Il risveglio e le colpe dei tempi che viviamo

2021-09-25 09:02:29

Durante il lungo periodo di tempo della cosiddetta emergenza sanitaria non era per niente facile fermarsi a riflettere su quello che stava realmente accadendo. Anche le menti più sveglie hanno trovato difficoltà a comprendere subito la reale portata degli eventi perché la paura di una reale emergenza sanitaria mondiale ha risvegliato negli esseri umani l’istinto di sopravvivenza che riduce o cancella la possibilità di riflettere bene sulle cose.

Per la maggior parte della popolazione, purtroppo, ancora oggi è così!
Ma un piccolo gruppo di esseri umani, quelli che Carlos Castaneda chiamava “difetti di fabbricazione”, hanno incominciato a pensare e capire cosa stava succedendo davvero.
E hanno scoperto che il gruppo delle persone che detengono la proprietà dei beni e delle ricchezze del mondo, aveva programmato da tempo un reset finanziario globale che permettesse loro di continuare a gestire l’economia mondiale con metodi nuovi, dato che la globalizzazione, in vigore ormai da decenni, invece di migliorare la loro posizione, aveva incancrenito la situazione ancora di più. Il capitalismo, in altre parole, stava agonizzando e bisognava correre ai ripari, prima di decretarne la morte.
A questo gruppo di persone sono state affibbiate tante definizioni: l’Elite, la Cabala, la Cupola, ed ancora: gli Illuminati, i satanisti, gli alieni etc.
E tutti oggi conoscono anche i loro nomi!
Tutte persone senza scrupoli che, per ottenere i loro scopi, non badano certo ai danni che inevitabilmente provocheranno alla specie umana e all’ambiente in cui vive.
Allora viene spontaneo domandarsi se questo gruppo di persone sia una specie diversa, cosa che spiegherebbe ancora meglio cosa sta accadendo davvero.
Sta accadendo quello che sulla terra è sempre accaduto da quando l’uomo si è sentito padrone assoluto della vita: una specie che dispone a piacimento degli altri esseri viventi, delle altre specie,  senza farsi scrupoli e solo per interesse personale.
Cosa fa di diverso, quindi, questo gruppo di persone che io definisco “specie”, da quello che la nostra specie ha sempre fatto nella storia? Niente!
Tutto o quasi il genere umano si è comportato così per millenni, non rispettando l’ambiente in cui viveva e, soprattutto, non rispettando le altre specie a cui era inevitabilmente connesso.

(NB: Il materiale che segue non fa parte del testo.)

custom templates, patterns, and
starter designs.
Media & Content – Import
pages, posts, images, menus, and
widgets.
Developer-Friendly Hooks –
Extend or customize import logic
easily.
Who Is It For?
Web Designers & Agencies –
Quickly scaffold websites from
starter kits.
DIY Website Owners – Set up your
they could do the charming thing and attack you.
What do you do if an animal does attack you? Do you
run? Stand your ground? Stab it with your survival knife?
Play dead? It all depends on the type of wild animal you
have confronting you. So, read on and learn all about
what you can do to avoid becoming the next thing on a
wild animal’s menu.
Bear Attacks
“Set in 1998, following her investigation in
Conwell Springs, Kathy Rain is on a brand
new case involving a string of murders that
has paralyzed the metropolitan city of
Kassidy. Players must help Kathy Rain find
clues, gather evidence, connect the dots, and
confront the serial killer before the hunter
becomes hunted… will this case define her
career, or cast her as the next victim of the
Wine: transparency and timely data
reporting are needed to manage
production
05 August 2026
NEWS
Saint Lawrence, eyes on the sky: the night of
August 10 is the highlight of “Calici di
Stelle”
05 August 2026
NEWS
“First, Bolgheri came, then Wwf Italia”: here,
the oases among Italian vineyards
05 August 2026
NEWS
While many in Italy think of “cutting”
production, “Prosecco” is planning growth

Abbiamo trattato le altre specie come carne da macello, non riflettendo sul fatto che poteva esistere o venire da lontano un’altra specie che avrebbe trattato noi allo stesso modo, replicando quello che noi avevamo fatto già per millenni.
Allora oggi non possiamo parlare di risveglio e di lotta contro questa nuova specie senza renderci conto che gli stessi errori li abbiamo fatti noi.
Approfittiamo quindi dell’occasione che ci offre il “Grande Reset” per resettare veramente il nostro modo di pensare e di condividere la vita, questa fonte di energia che non fa distinzione di specie e che unisce tutti gli esseri viventi, nessuno inutile e nessuno diverso, tutti alla ricerca della consapevolezza del perché ci sono tanti modi diversi di espressione dell’energia che chiamiamo vita, consapevolezza che potrà farci capire che potremmo definire vita tutto ciò che è Amore. Mitakuye Oyasin!